The Oracle GoldenGate CDC Cleanup job when created, is scheduled to run every ten minutes, with a default retention period of seventy two hours. The job will not purge data for an Extract’s recovery checkpoint however, regardless of the retention period.

Additional information of the Oracle GoldenGate CDC Cleanup job can be found in CDC Capture Method Operational Considerations.

Enabling Bi-Directional Loop Detection

Loop detection is a requirement for bi-directional implementations of Oracle GoldenGate, so that an Extract for one source database does not recapture transactions sent by a Replicat from another source database.

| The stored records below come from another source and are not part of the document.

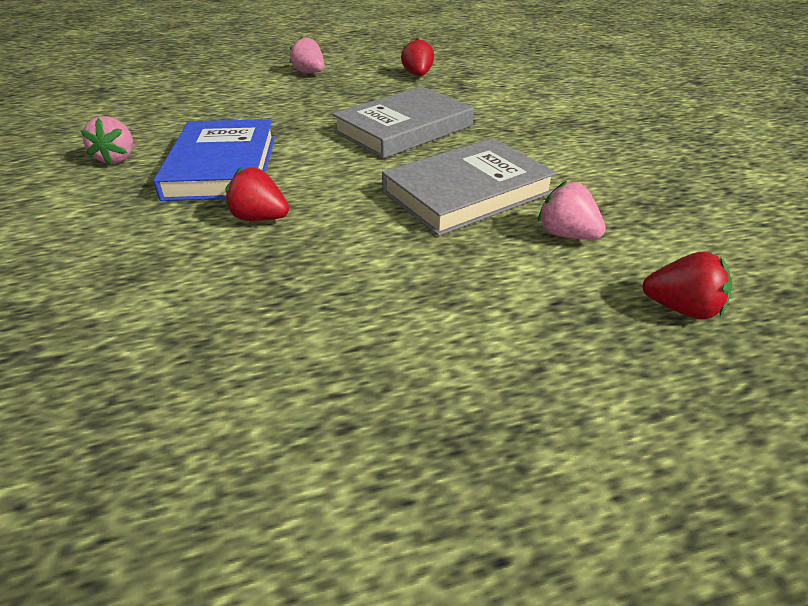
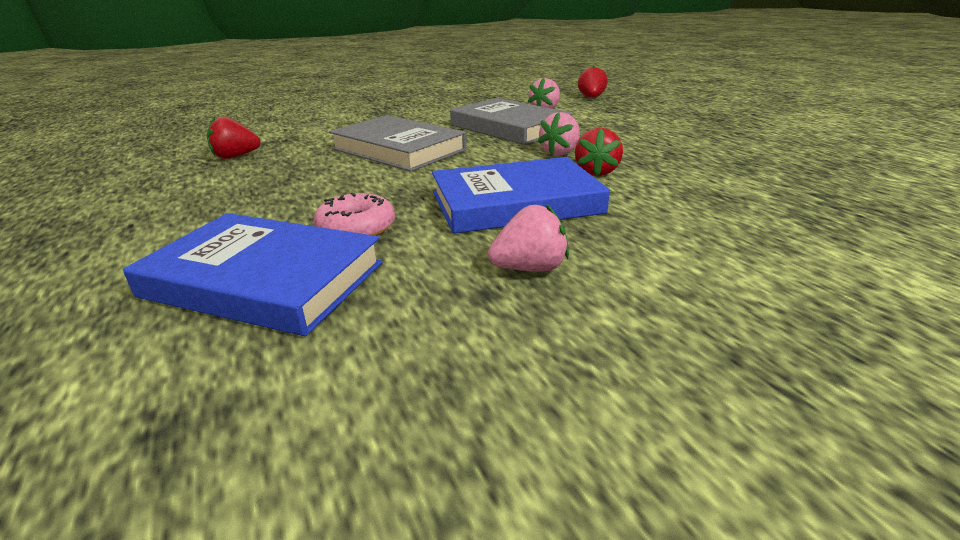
camera: 100 degrees left, 10 degrees down
pink strawberry [289,36,324,73] -> pink strawberry moved to [538,112,580,156]
none -> blue book [123,213,382,336]
none -> pink donut [313,193,395,236]

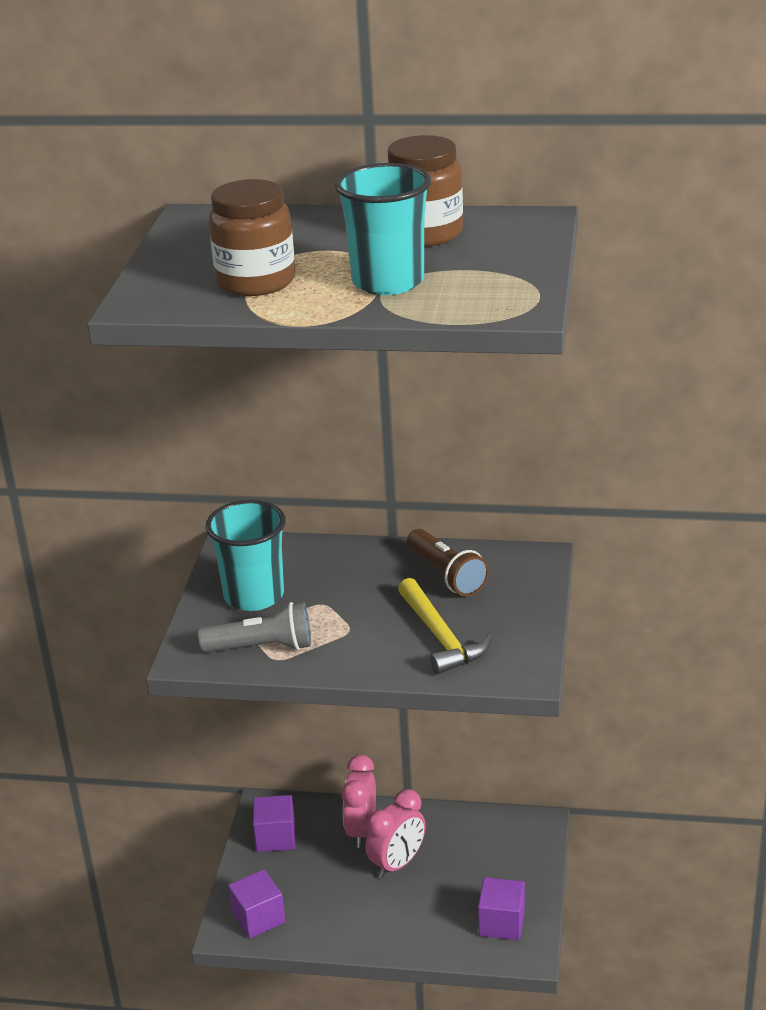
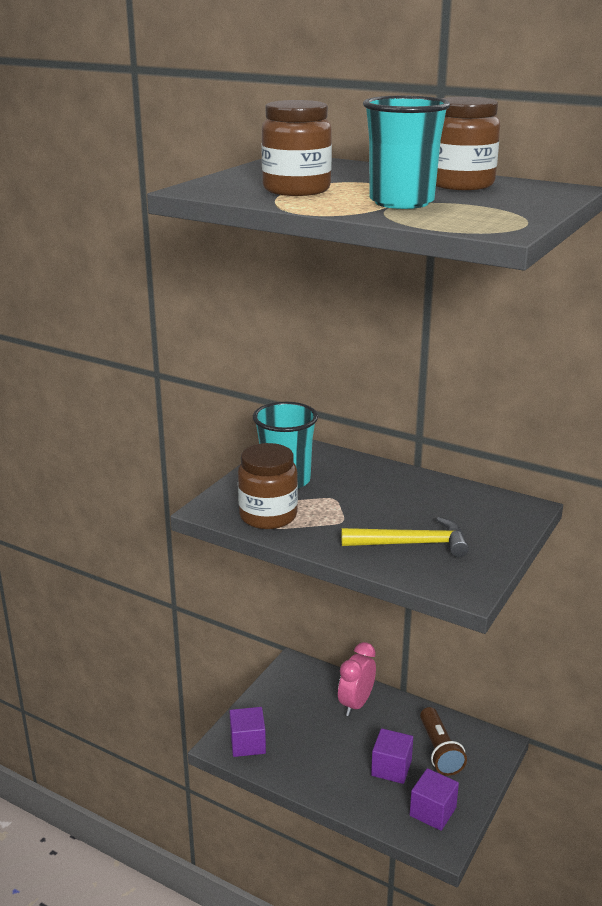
camera: 20 degrees right, 5 degrees down
grey flashlight [198,602,311,653] -> brown jar [238,443,298,529]
purple cube [253,795,295,852] -> purple cube moved to [371,728,413,784]
pink clock [365,789,426,878] -> none
yellow hammer [398,578,492,674] -> yellow hammer turned 90 degrees counterclockwise [341,517,469,557]
brown flashlight [407,529,489,596] -> brown flashlight moved to [420,707,467,776]

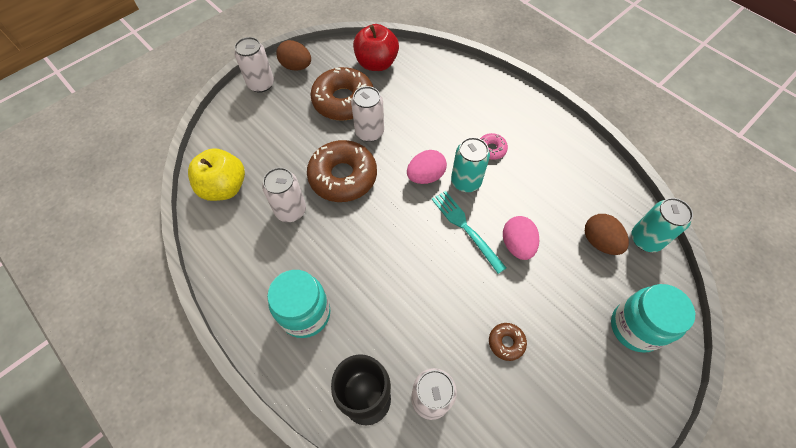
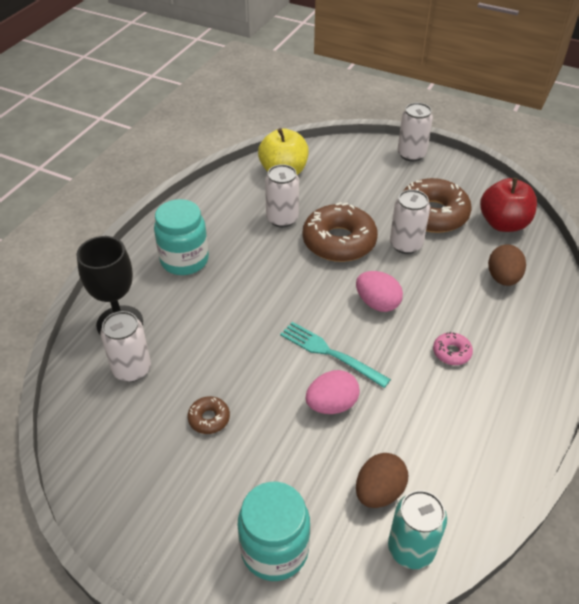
camera: 70 degrees right, 15 degrees down
brown egg [276,40,311,71] -> brown egg moved to [488,244,526,286]
turquoise fork [432,191,506,274] -> turquoise fork turned 90 degrees counterclockwise [280,322,391,388]
turquoise can [451,137,490,192] -> none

With the CDC Extract capture method, by default, any transaction committed by a Replicat into a database where an Extract is configured, will recapture that transaction from the Replicat as long as supplemental logging is enabled for those tables that the Replicat is delivering to.

In order to ignore recapturing transactions that are applied by a Replicat, you must use the TRANLOGOPTIONS FILTERTABLE parameter for the CDC Extract. The table used as the filtering table will be the Oracle GoldenGate checkpoint table that you must create for the Replicat.

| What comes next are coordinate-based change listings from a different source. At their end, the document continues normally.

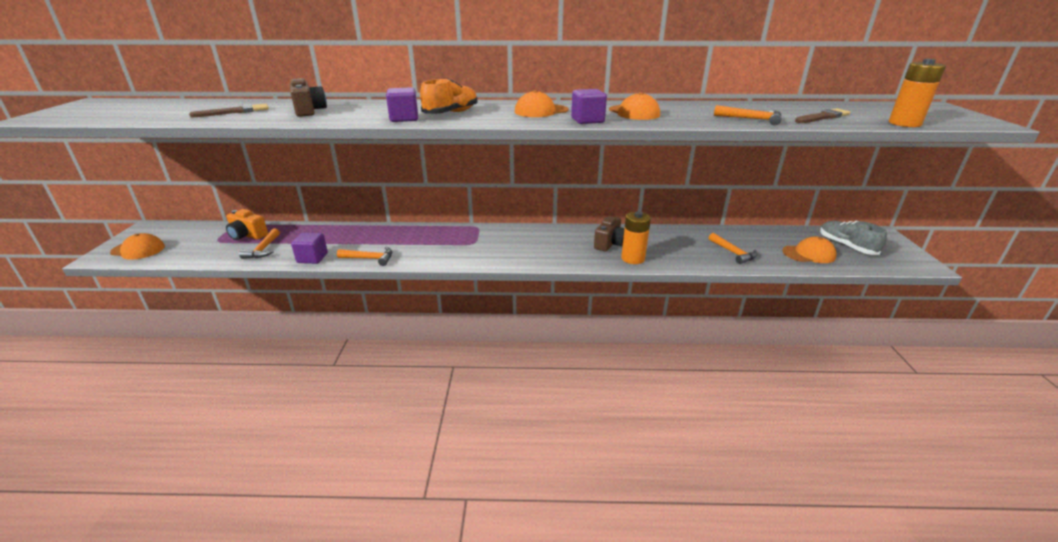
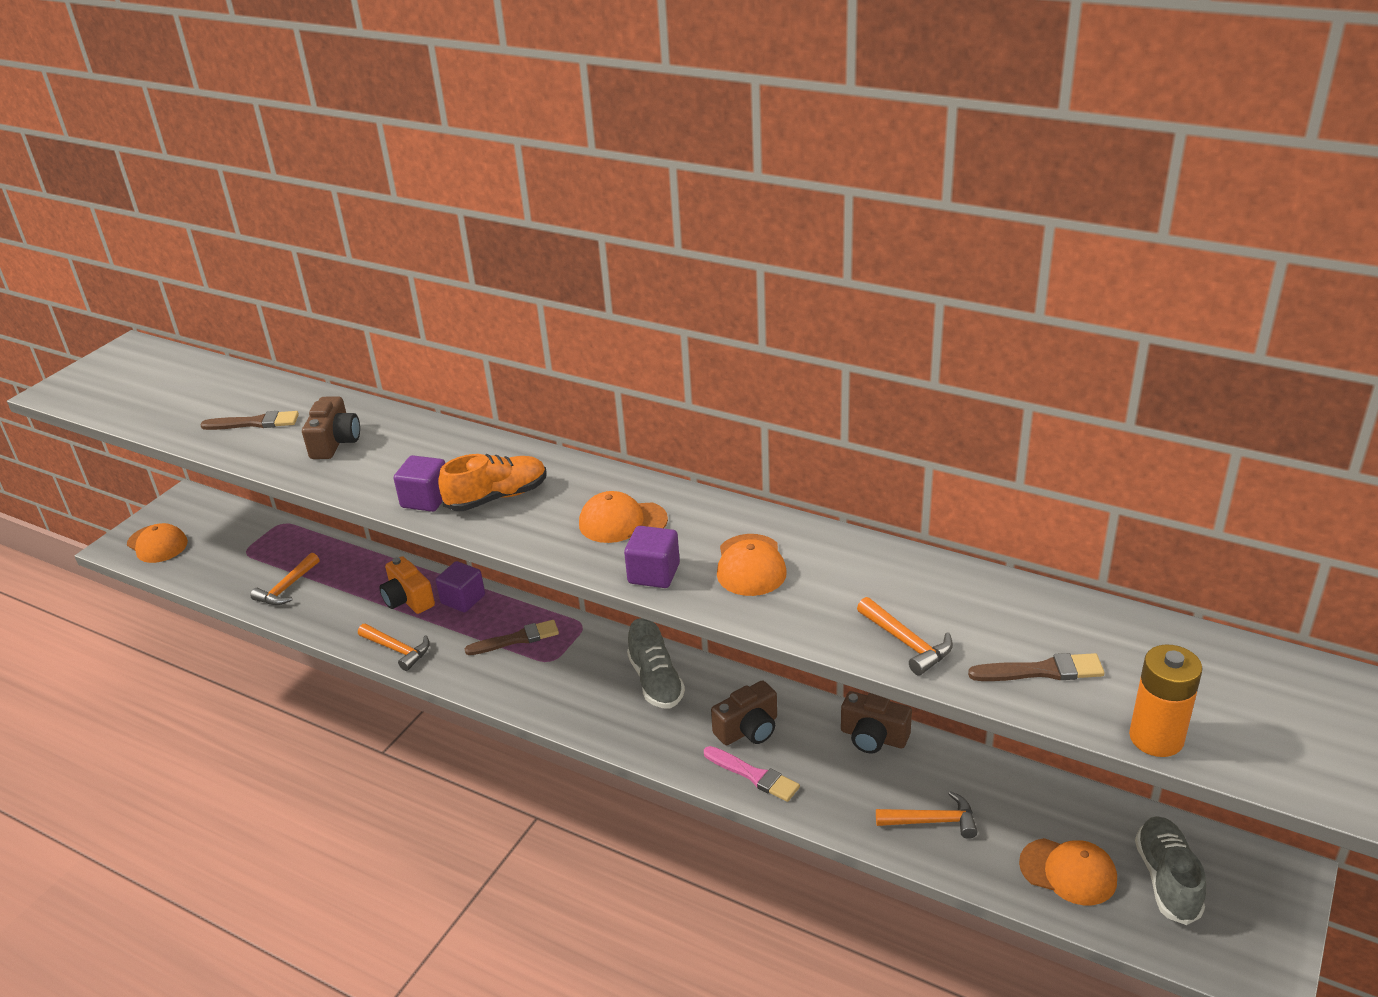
camera: 30 degrees right, 5 degrees up
orange camera [226,209,268,240] -> orange camera moved to [379,556,435,614]
purple cube [291,232,328,264] -> purple cube moved to [436,561,485,612]
orange battery [621,211,651,264] -> pink brush [704,746,800,802]
orange hammer [709,233,758,264] -> orange hammer turned 90 degrees counterclockwise [876,791,978,839]
none -> brown brush [464,620,559,655]
none -> grey shoe [627,618,685,709]
none -> brown camera [841,691,912,753]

To create a Filter Table and enable Supplemental Logging:

The steps below require a database user who is a member of the SQL Server System Administrators (sysadmin) role.

  1. On the source system, run GGSCI

  2. Issue the following command to log into the database.

    DBLOGIN SOURCEDB DSN [,{USERID user, PASSWORD password | USERIDALIAS alias}]

    In the preceding example, the SOURCEDB DSN is the name of the SQL Server data source. The USERID user is the database login and PASSWORD password is the password that is required if the data source connects through SQL Server authentication. Alternatively, USERIDALIAS alias is the alias for the credentials if they are stored in a credentials store. If using DBLOGIN with a DSN that is using Integrated Windows authentication, the connection to the database for the GGSCI session is that of the user running GGSCI. In order to issue ADD TRANDATA or DELETE TRANDATA, this user must be a member of the SQL Server sysadmin server role.

  3. Create the Oracle GoldenGate checkpoint table that is used by the Replicat to deliver data to the source database.

    Example: ADD CHECKPOINTTABLE ogg.ggchkpt

    It is recommended that you use the same schema name as used in the GGSCHEMA parameter of the GLOBALS file.

  4. Enable supplemental logging for the newly created checkpoint table.

    Example: ADD TRANDATA ogg.ggchkpt

  5. Add the Replicat with the checkpoint table information.

    Example: ADD REPLICAT reptgt1, EXTTRAIL ./dirdat/e2,checkpointtable ogg.ggchkpt

  6. Configure the Extract with the IGNOREREPLICATES (on by default) and FILTERTABLE parameters, using the Replicat’s checkpoint table for the filtering table.

    TRANLOGOPTIONS IGNOREREPLICATES

    TRANLOGOPTIONS FILTERTABLE ogg.ggchkpt